#### Required action:
Search the entries below for the word "left", then copy each line in which it is found.

#### Dataset entries ####

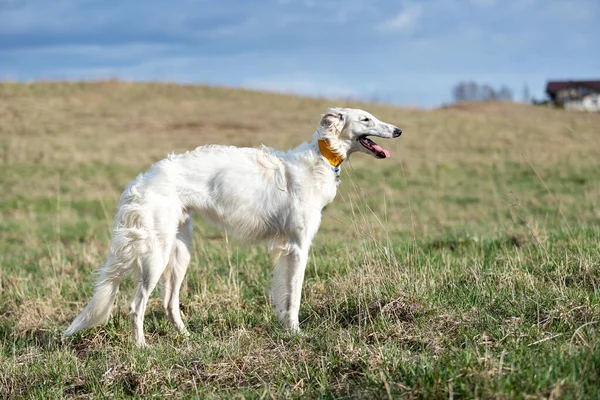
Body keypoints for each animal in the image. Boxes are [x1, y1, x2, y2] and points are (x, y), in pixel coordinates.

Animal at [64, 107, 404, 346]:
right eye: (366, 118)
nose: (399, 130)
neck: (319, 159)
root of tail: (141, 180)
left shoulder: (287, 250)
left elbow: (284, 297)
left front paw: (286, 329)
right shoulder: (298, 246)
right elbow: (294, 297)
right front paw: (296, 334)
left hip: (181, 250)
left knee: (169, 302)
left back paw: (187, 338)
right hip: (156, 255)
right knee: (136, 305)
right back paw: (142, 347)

####
#### Dataset entries ####

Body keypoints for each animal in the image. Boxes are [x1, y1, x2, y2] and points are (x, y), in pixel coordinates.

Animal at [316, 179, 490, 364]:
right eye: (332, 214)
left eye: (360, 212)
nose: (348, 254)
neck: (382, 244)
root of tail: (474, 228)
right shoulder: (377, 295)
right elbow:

####

#### Answer for this exercise:
left shoulder: (287, 250)
left elbow: (284, 297)
left front paw: (286, 329)
left hip: (181, 250)
left knee: (169, 302)
left back paw: (187, 338)
left eye: (360, 212)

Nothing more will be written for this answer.